Last June I was also invited to a Bloomsday party by an Irish friend who likes to celebrate James Joyce (or just have an excuse for a party), and I was asked to dress up in Edwardian style for the occasion. Peonies were put to good use to decorate a hat:

Just so you can see the overall effect (and check out the Salvia nemorosa behind me) here is a very rare self portrait. Nice to ‘see’ the blogger sometimes, although I think we’re all really here for the plants.

Peonies are so completely over the top, aren’t they?!

Oh summer days, come back soon!

22 thoughts on “A week of flowers, or even just a day…

  1. How nice to look back at the month of june and all the beauty of that moment in your garden. De flower arangement on your head and the bouquet is realy great. Thanks for the lovely selfie, that completes this june serie 🙂

  2. A very pretty garden path you’ve created, Sel. I love cottage garden style, with plants cavorting willy-nilly, so beautiful. I love your garden hat with peonies. A garden bride! How did you attach them?

    1. Thanks Eliza, I managed to attach the peonies with string tightly wound around the rim of the hat, though as you can see from the photo it got a bit top-heavy, peonies are big, heavy things!

  3. Don’t wish your life away! June will come all too soon. You do have a lovely summer garden though and I remember the hat. My photos for the week of flowers are all from the end of November! Maybe Cornwall is the only place that still has something in flower.

      1. Winter is not my favourite season either and I don’t even enjoy all the Christmas hullaballoo, but this year I am determined not to let it get me down! Good luck with the course!
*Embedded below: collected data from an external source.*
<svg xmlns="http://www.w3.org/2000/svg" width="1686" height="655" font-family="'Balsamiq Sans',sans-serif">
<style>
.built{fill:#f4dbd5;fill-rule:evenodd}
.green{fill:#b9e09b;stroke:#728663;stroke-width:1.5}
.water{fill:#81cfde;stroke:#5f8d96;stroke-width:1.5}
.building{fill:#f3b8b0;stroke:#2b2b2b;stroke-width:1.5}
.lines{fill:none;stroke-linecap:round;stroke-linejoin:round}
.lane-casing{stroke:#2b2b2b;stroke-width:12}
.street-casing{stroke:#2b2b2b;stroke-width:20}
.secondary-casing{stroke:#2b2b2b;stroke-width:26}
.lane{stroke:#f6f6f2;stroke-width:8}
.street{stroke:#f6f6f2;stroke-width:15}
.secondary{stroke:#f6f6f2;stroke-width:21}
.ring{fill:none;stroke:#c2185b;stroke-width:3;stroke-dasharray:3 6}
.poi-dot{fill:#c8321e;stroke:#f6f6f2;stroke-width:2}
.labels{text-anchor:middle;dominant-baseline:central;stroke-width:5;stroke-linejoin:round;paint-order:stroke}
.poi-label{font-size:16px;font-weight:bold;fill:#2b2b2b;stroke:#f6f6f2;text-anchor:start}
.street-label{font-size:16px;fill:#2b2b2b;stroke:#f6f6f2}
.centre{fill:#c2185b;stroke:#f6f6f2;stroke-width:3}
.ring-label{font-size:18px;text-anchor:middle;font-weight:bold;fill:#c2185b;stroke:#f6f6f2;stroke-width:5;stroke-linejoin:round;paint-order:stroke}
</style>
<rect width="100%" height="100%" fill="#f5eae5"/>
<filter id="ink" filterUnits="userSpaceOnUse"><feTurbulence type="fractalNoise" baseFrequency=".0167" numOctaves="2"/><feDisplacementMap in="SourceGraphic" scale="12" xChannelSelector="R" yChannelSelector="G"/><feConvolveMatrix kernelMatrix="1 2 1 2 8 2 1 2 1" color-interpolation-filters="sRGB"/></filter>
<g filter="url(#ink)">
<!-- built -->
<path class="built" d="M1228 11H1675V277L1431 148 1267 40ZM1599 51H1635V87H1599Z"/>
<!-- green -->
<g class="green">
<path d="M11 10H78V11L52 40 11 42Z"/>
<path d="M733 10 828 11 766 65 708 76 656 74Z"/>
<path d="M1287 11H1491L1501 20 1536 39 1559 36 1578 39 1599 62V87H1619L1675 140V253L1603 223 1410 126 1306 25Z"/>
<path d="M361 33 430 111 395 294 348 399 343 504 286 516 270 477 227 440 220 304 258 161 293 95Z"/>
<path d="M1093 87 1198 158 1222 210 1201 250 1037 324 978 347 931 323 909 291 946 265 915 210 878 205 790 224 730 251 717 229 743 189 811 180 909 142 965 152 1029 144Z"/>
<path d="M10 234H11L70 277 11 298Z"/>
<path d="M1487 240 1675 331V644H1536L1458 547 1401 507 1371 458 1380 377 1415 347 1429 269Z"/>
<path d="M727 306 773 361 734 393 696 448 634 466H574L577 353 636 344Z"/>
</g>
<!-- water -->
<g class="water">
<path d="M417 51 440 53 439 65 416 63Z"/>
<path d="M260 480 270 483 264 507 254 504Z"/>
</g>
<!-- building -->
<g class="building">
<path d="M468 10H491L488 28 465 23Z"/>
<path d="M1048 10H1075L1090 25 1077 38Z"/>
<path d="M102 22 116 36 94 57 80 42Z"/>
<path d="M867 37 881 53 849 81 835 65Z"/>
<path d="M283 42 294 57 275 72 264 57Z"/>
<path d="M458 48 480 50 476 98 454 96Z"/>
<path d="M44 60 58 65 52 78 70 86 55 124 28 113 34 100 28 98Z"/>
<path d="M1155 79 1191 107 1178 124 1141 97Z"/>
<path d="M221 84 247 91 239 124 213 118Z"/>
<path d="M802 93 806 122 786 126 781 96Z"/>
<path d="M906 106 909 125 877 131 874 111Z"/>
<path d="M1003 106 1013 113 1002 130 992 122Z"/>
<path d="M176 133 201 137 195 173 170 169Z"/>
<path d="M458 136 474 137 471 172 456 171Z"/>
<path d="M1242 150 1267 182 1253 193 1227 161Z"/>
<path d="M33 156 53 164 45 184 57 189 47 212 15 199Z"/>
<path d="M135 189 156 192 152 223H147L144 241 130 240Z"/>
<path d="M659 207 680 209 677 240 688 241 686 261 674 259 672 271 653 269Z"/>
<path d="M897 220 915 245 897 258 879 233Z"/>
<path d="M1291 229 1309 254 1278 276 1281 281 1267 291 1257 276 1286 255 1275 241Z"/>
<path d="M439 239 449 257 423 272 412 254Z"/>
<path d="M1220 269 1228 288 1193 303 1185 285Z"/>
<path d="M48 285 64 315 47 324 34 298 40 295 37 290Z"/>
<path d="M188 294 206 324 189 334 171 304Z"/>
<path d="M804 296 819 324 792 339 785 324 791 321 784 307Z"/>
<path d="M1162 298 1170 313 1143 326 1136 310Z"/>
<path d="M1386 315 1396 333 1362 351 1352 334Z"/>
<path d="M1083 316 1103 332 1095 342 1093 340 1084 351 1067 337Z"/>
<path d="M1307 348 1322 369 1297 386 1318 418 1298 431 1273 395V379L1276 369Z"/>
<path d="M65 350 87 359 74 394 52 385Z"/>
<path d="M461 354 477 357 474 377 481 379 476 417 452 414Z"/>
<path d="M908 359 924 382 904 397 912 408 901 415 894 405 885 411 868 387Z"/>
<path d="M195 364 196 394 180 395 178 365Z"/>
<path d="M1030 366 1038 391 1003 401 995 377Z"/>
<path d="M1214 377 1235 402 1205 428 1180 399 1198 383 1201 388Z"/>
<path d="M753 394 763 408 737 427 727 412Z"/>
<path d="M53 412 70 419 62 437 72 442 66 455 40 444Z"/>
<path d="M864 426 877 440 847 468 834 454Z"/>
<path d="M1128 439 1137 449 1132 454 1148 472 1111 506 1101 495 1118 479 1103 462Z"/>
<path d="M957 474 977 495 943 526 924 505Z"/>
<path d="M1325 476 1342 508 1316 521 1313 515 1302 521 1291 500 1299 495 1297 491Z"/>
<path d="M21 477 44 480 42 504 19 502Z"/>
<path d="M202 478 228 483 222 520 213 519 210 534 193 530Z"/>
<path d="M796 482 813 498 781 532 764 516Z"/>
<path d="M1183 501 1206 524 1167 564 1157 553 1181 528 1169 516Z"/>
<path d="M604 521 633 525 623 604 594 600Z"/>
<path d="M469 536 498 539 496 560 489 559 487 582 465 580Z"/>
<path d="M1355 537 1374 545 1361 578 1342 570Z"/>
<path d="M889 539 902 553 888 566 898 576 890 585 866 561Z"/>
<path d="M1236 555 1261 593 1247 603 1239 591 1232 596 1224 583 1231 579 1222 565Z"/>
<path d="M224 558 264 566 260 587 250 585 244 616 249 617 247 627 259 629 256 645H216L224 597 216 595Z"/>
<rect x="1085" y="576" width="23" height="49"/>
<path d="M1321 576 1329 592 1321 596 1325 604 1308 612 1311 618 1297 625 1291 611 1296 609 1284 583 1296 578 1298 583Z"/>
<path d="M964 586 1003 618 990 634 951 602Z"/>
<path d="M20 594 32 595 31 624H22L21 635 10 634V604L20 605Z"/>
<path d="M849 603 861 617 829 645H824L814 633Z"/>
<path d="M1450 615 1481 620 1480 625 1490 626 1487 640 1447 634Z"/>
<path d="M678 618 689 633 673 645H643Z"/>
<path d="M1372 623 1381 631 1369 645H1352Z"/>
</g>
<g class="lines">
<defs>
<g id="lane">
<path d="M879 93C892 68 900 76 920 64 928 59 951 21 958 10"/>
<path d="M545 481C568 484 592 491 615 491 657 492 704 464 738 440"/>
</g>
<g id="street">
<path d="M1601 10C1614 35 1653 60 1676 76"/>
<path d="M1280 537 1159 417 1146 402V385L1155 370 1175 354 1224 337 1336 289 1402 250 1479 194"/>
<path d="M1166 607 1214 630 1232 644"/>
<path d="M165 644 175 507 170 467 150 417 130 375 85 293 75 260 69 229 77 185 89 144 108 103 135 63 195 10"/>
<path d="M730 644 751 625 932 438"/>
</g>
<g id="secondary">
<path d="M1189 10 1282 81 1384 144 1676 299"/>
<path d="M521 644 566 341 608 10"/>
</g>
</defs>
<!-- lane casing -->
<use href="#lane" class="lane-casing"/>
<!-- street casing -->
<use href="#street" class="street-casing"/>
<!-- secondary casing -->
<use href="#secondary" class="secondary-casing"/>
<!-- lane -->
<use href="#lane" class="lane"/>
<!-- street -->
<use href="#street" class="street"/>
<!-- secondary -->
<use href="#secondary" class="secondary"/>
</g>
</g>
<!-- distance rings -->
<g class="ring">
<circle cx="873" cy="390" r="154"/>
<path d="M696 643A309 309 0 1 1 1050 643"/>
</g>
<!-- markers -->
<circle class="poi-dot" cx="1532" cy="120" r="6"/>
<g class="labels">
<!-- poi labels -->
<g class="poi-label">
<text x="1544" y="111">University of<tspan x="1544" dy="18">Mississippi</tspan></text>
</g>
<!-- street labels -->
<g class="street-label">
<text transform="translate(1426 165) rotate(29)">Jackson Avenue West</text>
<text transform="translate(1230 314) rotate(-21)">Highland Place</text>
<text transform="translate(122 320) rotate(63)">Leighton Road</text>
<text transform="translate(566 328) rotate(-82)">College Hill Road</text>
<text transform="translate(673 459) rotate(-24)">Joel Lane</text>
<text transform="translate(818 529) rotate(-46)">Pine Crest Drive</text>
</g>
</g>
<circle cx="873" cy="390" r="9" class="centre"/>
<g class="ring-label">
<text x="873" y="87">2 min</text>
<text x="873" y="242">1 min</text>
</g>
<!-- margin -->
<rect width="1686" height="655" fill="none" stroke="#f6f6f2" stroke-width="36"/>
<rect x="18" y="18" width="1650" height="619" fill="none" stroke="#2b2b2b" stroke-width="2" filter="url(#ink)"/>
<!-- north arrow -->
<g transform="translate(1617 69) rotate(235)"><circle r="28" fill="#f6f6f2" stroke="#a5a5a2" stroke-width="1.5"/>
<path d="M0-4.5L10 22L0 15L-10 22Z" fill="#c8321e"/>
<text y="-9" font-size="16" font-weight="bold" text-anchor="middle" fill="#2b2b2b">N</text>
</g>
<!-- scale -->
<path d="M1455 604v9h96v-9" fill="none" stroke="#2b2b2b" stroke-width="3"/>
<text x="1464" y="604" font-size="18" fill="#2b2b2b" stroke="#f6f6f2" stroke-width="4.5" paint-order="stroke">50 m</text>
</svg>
      2. One of the big differences between living in Belgium compared to the UK is the total lack of fuss over Christmas here. It hasn’t really been commercialised at all. The bigger deal is today, Saint Nicolas, when kids get their presents. This takes the pressure off Christmas and apart from some pretty lighting in the main squares you wouldn’t really know it’s happening!

      3. The UK has been badly influenced by the USA unfortunately. Everything is commercialised! Maybe we should move to Belgium 🤔

  4. Totally charming Sel! Love the hat and the whole outfit, and I love that photo of your front pathway. It really is gorgeous with all those cottage garden flowers overflowing, and of course the roses. 😃👍

    1. Thanks Cathy it’s incredible how everything bursts into bloom in June in one great big show. Most of the roses were here when we arrived but just planted on a grassy path, looking very leggy, I took the grass out and added the perennials and it all seemed to come together 🙂

  5. I love your gorgeous garden path. I’ve always dreamed of a cottage garden, but I’ve learned to settle for California natives that get buy with far less water.

    Your hat is fabulous!

    1. Thank you! The path started off with a few roses and I added the other plants, it’s the sunniest part of the garden so I tried to make the most of it. Round the back it’s more like a woodland clearing so I had to be more careful in choosing the right plants – or learnt the hard way 😉

      1. So much of gardening is trial and error. I’ve learned over the years what survives vs what thrives, and I’ve learned a whole new way of gardening in our drought stricken state. It’s a wonderful journey though, eh?

      2. Certainly is, and the extra challenge keeps things interesting! Gardening in drought conditions might become relevant to more of us as time goes on…

      3. I’ve learned so much about gardening over the years, and I continue to learn as I grow. Water is quickly becoming the “new oil” in terms of commodities and scarcities. Our poor planet.